The above relations are subsumed by stronger versions, involving
nondeterministic models of computation, that is the way they are
frequently stated in textbooks (see e.g. Theorem 7.4 in Computational
Complexity by Papadimitriou).
Yes, this is definitely possible. For example, sorting n real numbers requires O(n) space, but O(n log n) time. It is true that space complexity is always a lowerbound on time complexity, as the time to initialize the space is included in the running time.
Sometimes yes they are related, and sometimes no they are not related,
actually we sometimes use more space to get faster algorithms as in dynamic programming https://www.codechef.com/wiki/tutorial-dynamic-programming
dynamic programming uses memoization or bottom-up, the first technique use the memory to remember the repeated solutions so the algorithm needs not to recompute it rather just get them from a list of solutions. and the bottom-up approach start with the small solutions and build upon to reach the final solution.
Here two simple examples, one shows relation between time and space, and the other show no relation:
suppose we want to find the summation of all integers from 1 to a given n integer:
code1:
sum=0
for i=1 to n
sum=sum+1
print sum
This code used only 6 bytes from memory i=>2,n=>2 and sum=>2 bytes
therefore time complexity is O(n), while space complexity is O(1)
code2:
array a[n]
a[1]=1
for i=2 to n
a[i]=a[i-1]+i
print a[n]
This code used at least n*2 bytes from the memory for the array
therefore space complexity is O(n) and time complexity is also O(n)
The way in which the amount of storage space required by an algorithm varies with the size of the problem it is solving. Space complexity is normally expressed as an order of magnitude, e.g. O(N^2) means that if the size of the problem (N) doubles then four times as much working storage will be needed.

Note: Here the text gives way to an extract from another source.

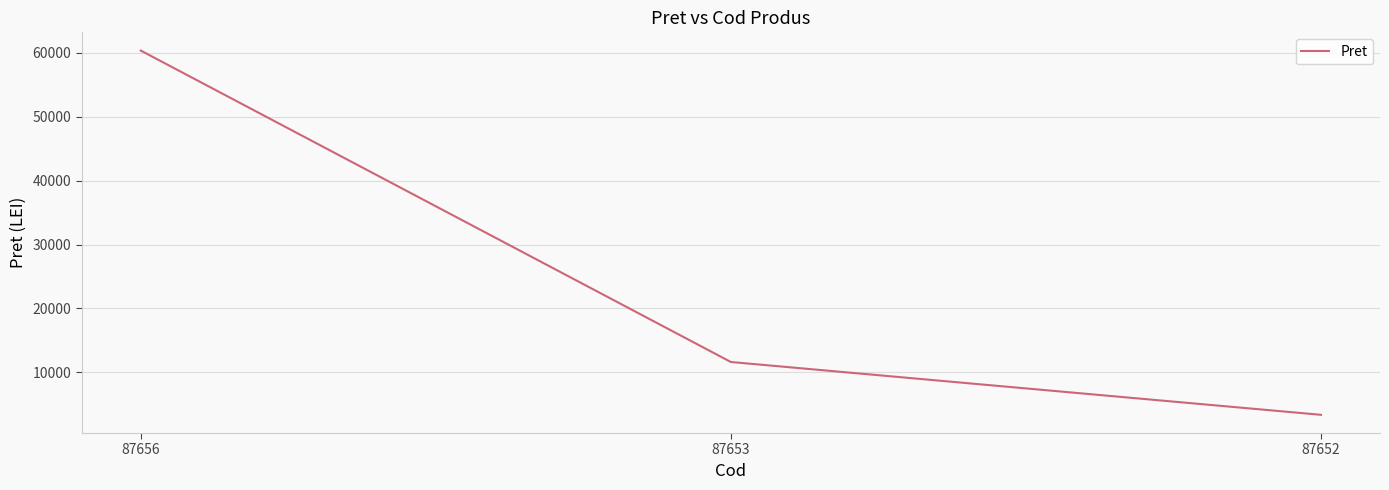

At which category does the chart reach its peak across all series?

87656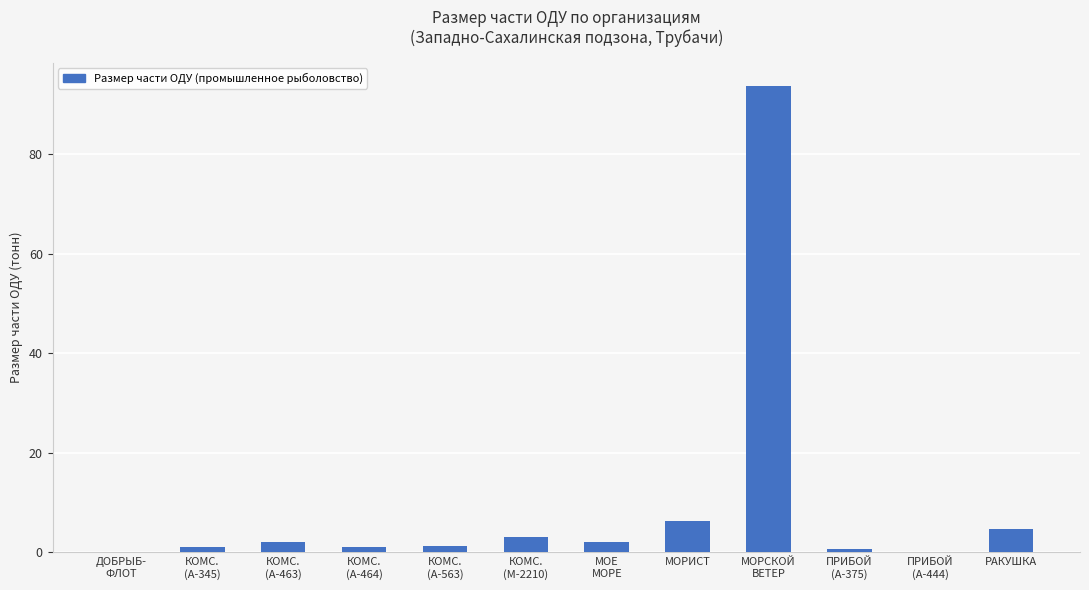

What is the greatest value displayed?

93.6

space complexity is the total amount of memory space used by an algorithm/program, including input value execution space. whereas the time complexity is the number of operations an algorithm performs to complete its task. These are two different concept, a single algorithm can of low time complexity but still can take up a lot of memory for example hashmaps take more memory than array but take less time.